> **WHAT THIS TASK INVOLVES**:
From the material below, copy every line in which the word "HAGEN" occurs.

▽

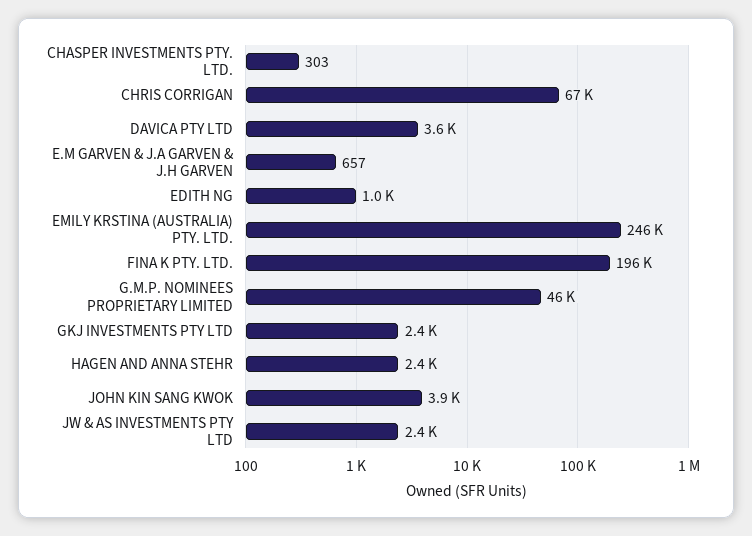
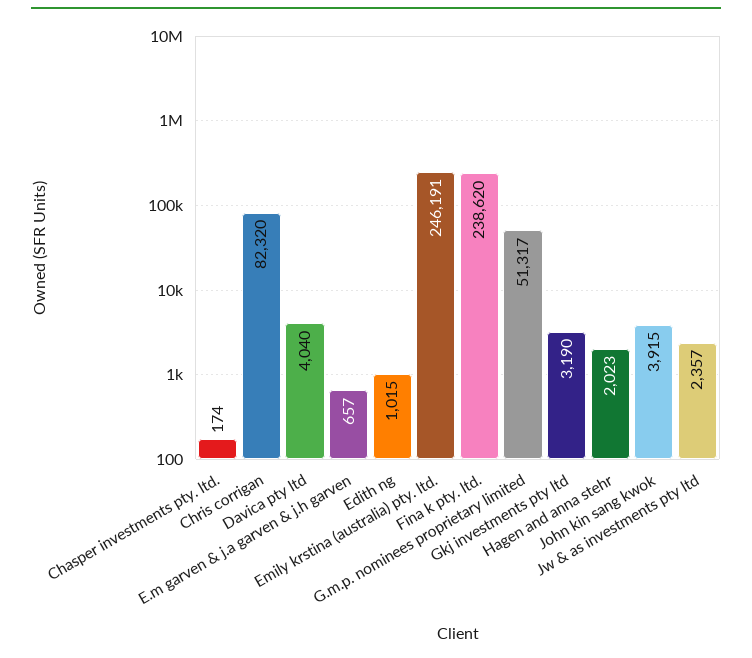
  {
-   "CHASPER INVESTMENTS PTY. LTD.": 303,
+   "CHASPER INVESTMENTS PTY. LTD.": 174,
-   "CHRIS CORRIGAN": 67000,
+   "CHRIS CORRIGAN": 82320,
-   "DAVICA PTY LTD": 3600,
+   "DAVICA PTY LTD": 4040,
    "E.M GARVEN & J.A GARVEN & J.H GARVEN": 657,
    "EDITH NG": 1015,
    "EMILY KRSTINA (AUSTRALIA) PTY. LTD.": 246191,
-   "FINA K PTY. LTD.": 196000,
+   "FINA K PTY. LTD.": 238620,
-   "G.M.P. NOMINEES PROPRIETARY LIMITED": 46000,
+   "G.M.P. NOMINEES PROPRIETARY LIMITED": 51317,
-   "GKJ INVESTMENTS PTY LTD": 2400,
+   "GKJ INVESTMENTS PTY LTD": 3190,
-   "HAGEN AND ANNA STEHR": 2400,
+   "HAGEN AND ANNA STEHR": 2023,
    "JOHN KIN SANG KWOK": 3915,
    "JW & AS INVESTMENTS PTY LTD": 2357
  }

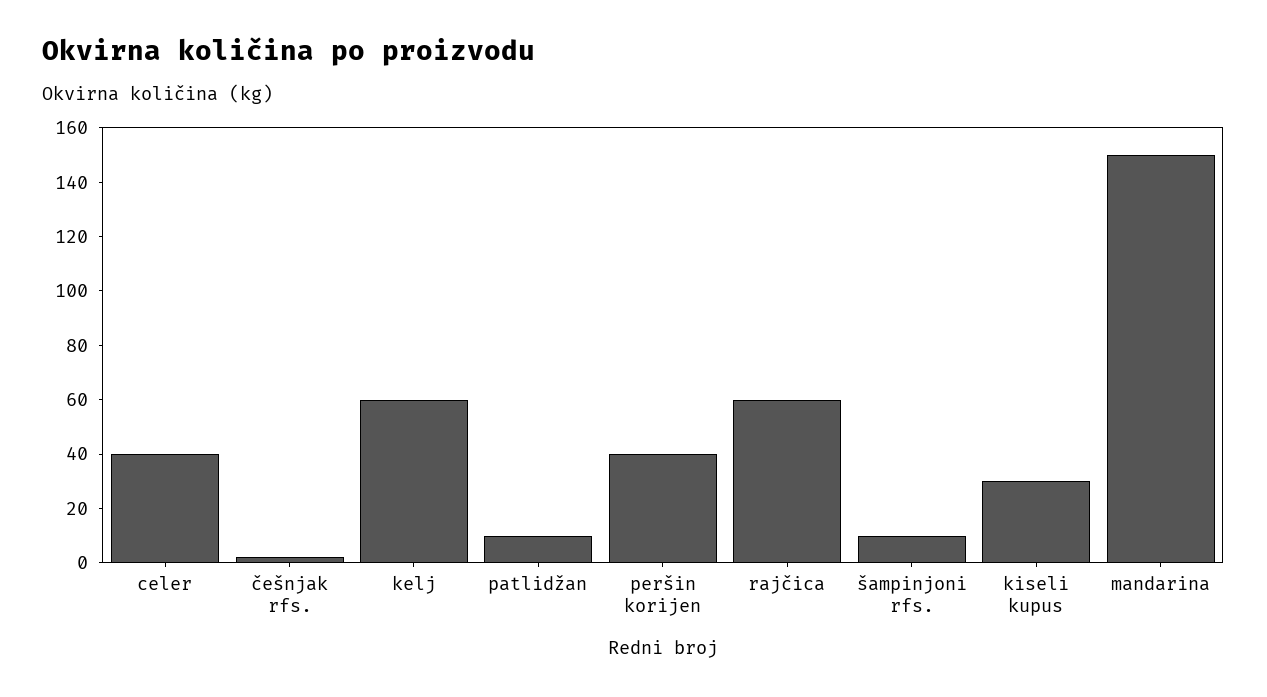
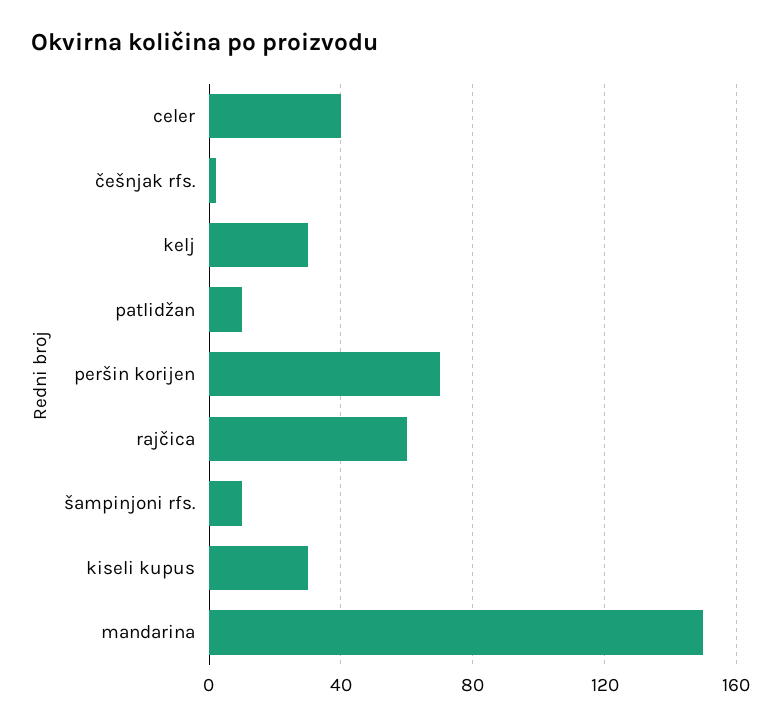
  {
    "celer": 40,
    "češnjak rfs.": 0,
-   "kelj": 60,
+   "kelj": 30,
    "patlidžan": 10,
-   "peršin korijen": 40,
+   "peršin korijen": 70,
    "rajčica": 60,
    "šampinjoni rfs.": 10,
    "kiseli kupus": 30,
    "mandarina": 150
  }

△

> **SOLUTION FOR THIS PROBLEM**:
-   "HAGEN AND ANNA STEHR": 2400,
+   "HAGEN AND ANNA STEHR": 2023,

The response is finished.